Nada Almosa is a Palestinian artist and writer. Her practice navigates nostalgia, identity-making, and play through mixed media, photography, and creative writing. Her works draw inspiration from her Palestinian heritage as well as the desire to preserve memory and chronicle stories of diaspora. She is a graduate of Literature & Creative Writing from NYU Abu Dhabi (2021). She has published works in Corniche Comic Anthology, Mizna, Strange Horizons, Sekka Magazine, and Postscript Magazine.
Farah Fawzi Ali is an Egyptian-Filipina researcher, curator, and writer. Her written work can be found in Postscript Magazine, Global Art Daily, Sampaguita Press, Art Dubai, Ward Magazine, and Unootha Magazine. She is currently pursuing an MA in Museum and Critical Heritage Studies at Global Studies University, with a focus on the African continent. As a resident of the Bayt Al Mamzar 'Excess' Summer Writing Residency, Farah is currently creating a body of work focused on Filipino diaspora in the Gulf through magical realism, speculative fiction, poetry, and prose.

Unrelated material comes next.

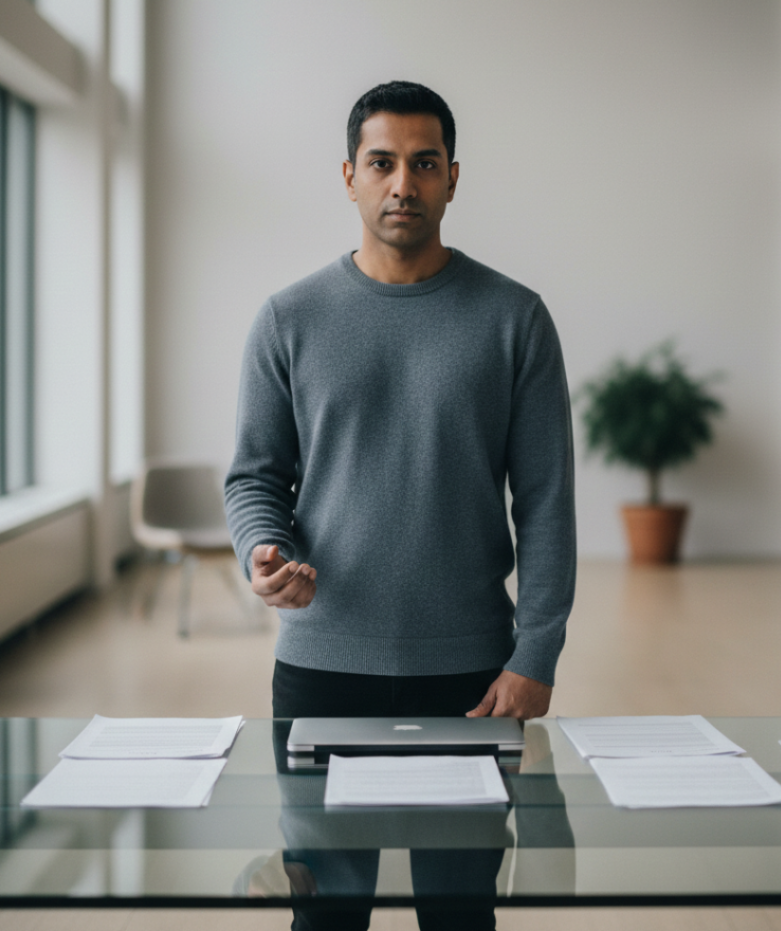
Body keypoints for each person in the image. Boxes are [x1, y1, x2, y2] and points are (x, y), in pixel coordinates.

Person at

Noora Jabir is a postgraduate researcher at NYU Abu Dhabi with a degree in Arab Crossroad Studies. Her research largely focuses on the Indian Ocean world, exploring the construction, preservation, and expression of heritage in the region. She also helped create the MENASA (Middle East, North Africa, and South Asia) region’s first family business history database as a research assistant for the Family Business Histories Project.
Ahmad Makia is a geographer, author, and bookmaker. His work spans the fields of spatial studies and human geography, gender and identity, Arab and Islamic history and material philosophy. He is founder and creative director of HYPERHOUSE, a boutique publisher and editorial practice; Head of Publications at Sharjah Art Foundation, a contemporary arts organisation; and Architecture and Design Editor at Kaph Books. He has published essays in academic journals, magazines, artist books, zines, and online.

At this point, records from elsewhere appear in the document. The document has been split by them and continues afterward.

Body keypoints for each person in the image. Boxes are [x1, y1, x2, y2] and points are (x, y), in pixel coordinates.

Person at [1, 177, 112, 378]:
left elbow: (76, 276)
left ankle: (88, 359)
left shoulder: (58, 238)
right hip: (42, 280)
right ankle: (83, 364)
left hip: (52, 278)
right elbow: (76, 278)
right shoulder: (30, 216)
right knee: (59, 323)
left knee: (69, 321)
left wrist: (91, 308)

Sree (b.1998) is a third-generation Malayalee immigrant of the UAE who experiments with sound, film, sculpture, and installations that activate as performance. Their work predominantly engages with humans, archives, extra-terrestrials, and urban ecologies in order to inspect migrant modalities in the Gulf that challenge traditional and ‘global’ notions of majoritarianism, codedness, self-organisation, and indigeneity.
Vamika Sinha is an independent arts and culture critic and Deputy Editor at Wasafiri. She holds an MA in Comparative Literature from SOAS, University of London and a BA from NYU Abu Dhabi. Born in India and raised in Botswana, she lives in London, and considers the UAE another home. Her research and critical interests include postcoloniality, migration, cosmopolitanism, the novel, and forms of dissident publishing. She is one of the founders of Postscript Magazine.
Deepak Unnikrishnan is a writer from Abu Dhabi. His award-winning Temporary People, a work of fiction about Gulf narratives steeped in Malayalee and South Asian lingo, set the base for his latest project, ‘Pettee’, a dance piece co-written and co-directed with the writer Karthika Naïr, composer Sarathy Korwar, and other movement-makers. He is an Associate Arts Professor at NYU Abu Dhabi, and he has two more books in him, no more.